_TO DO:_ All of the records below need to be written out exactly, but without the pictures.
- - -
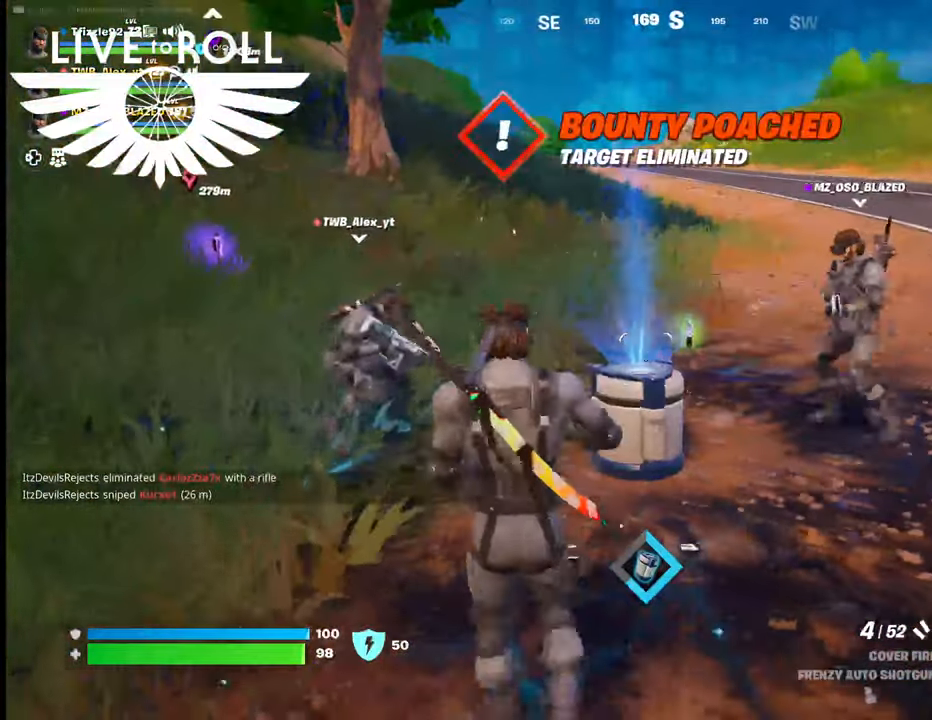
{"buttons": [], "left_stick": "center", "right_stick": "center", "events": []}
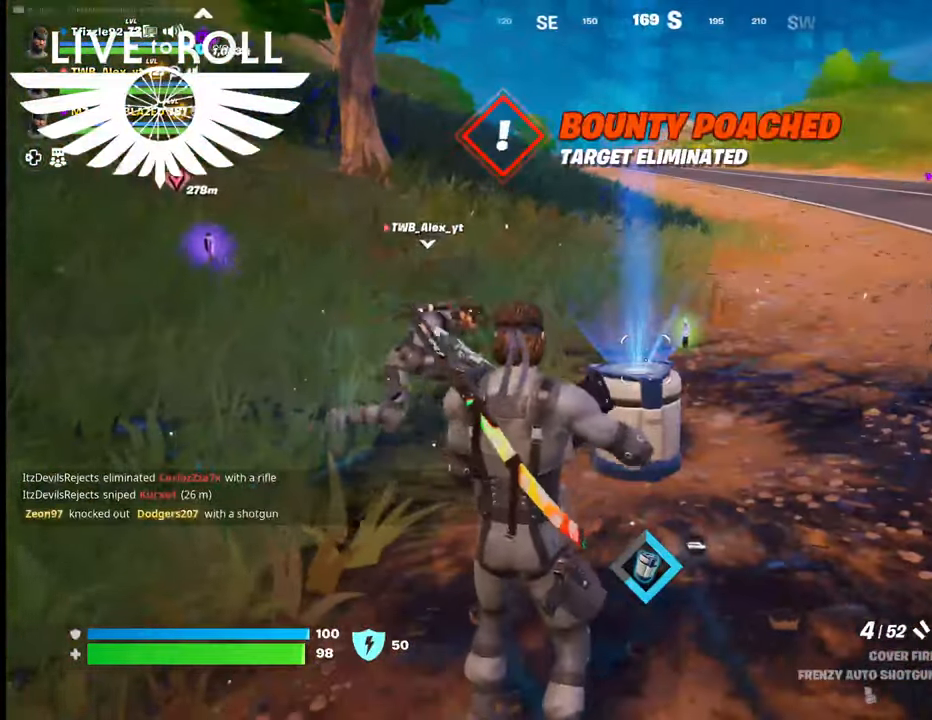
{"buttons": [], "left_stick": "center", "right_stick": "center", "events": []}
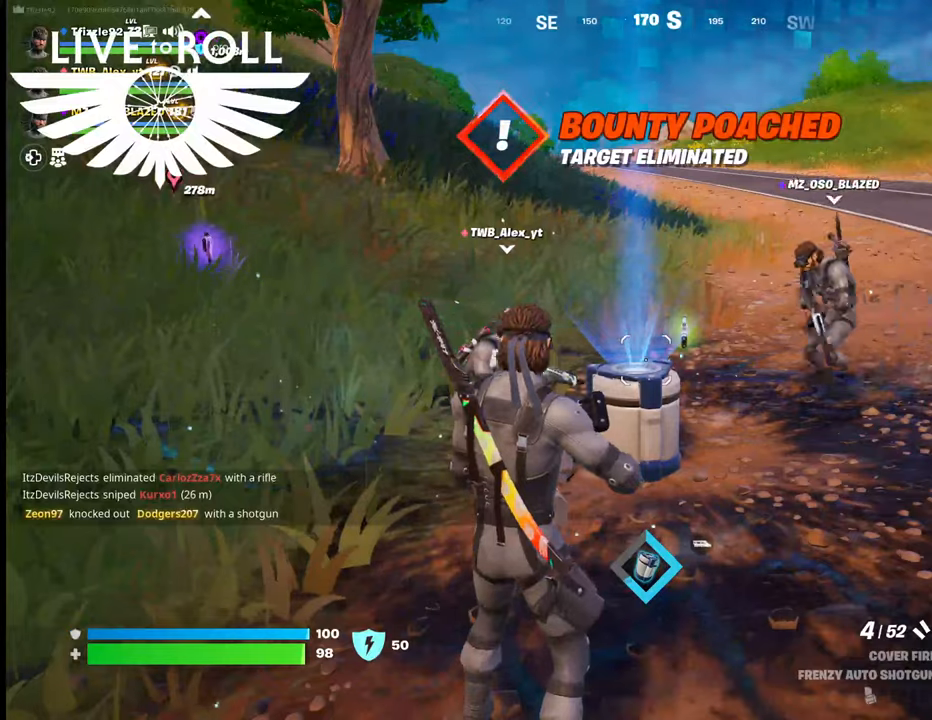
{"buttons": [], "left_stick": "down", "right_stick": "center", "events": [[367, "left_stick", "down"]]}
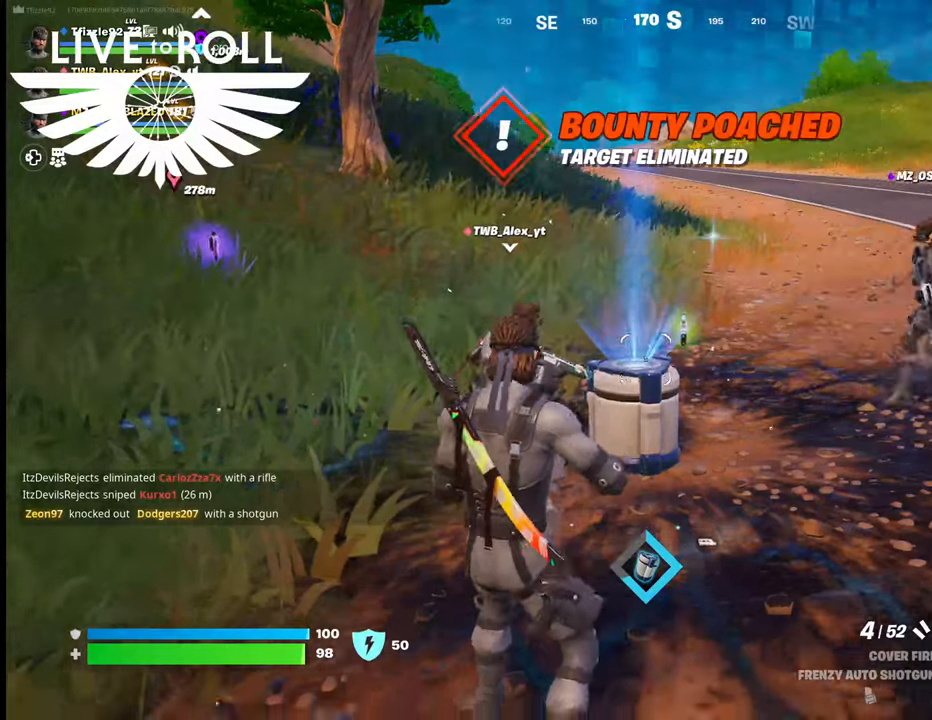
{"buttons": [], "left_stick": "down", "right_stick": "center", "events": []}
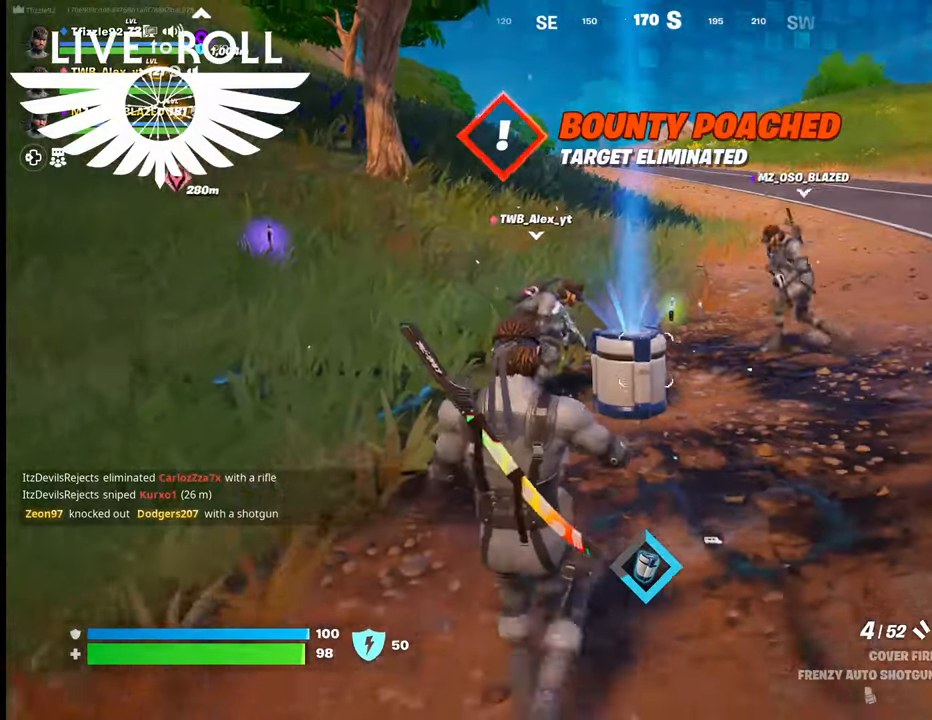
{"buttons": [], "left_stick": "center", "right_stick": "center", "events": [[267, "left_stick", "center"]]}
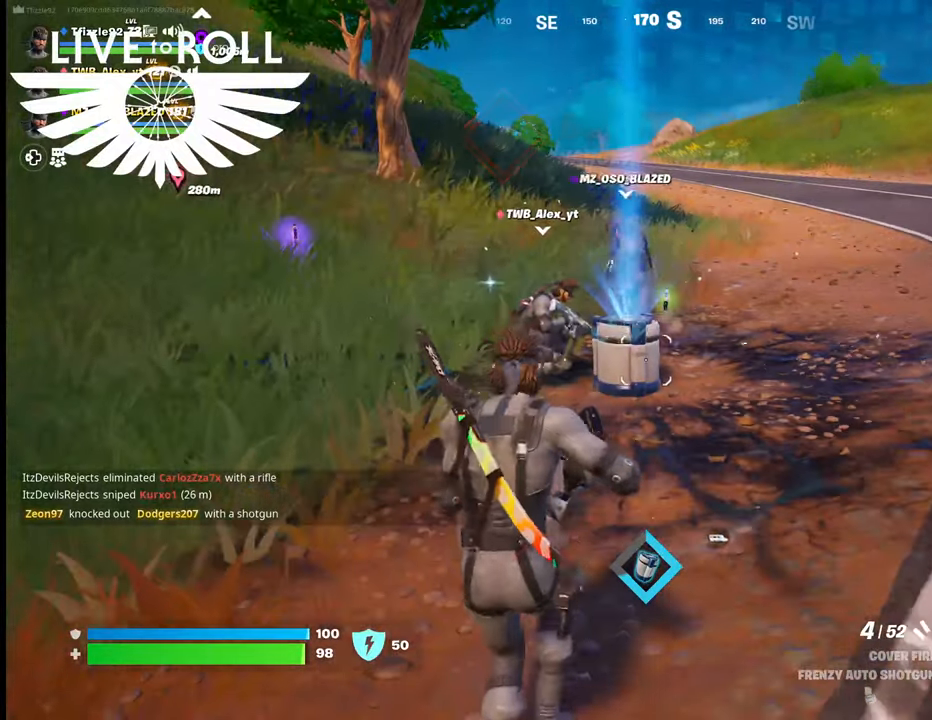
{"buttons": [], "left_stick": "center", "right_stick": "center", "events": []}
- - -
_EXERCISE OUTPUT:_
{"buttons": [], "left_stick": "center", "right_stick": "center", "events": []}
{"buttons": [], "left_stick": "center", "right_stick": "center", "events": []}
{"buttons": [], "left_stick": "down", "right_stick": "center", "events": [[367, "left_stick", "down"]]}
{"buttons": [], "left_stick": "down", "right_stick": "center", "events": []}
{"buttons": [], "left_stick": "center", "right_stick": "center", "events": [[267, "left_stick", "center"]]}
{"buttons": [], "left_stick": "center", "right_stick": "center", "events": []}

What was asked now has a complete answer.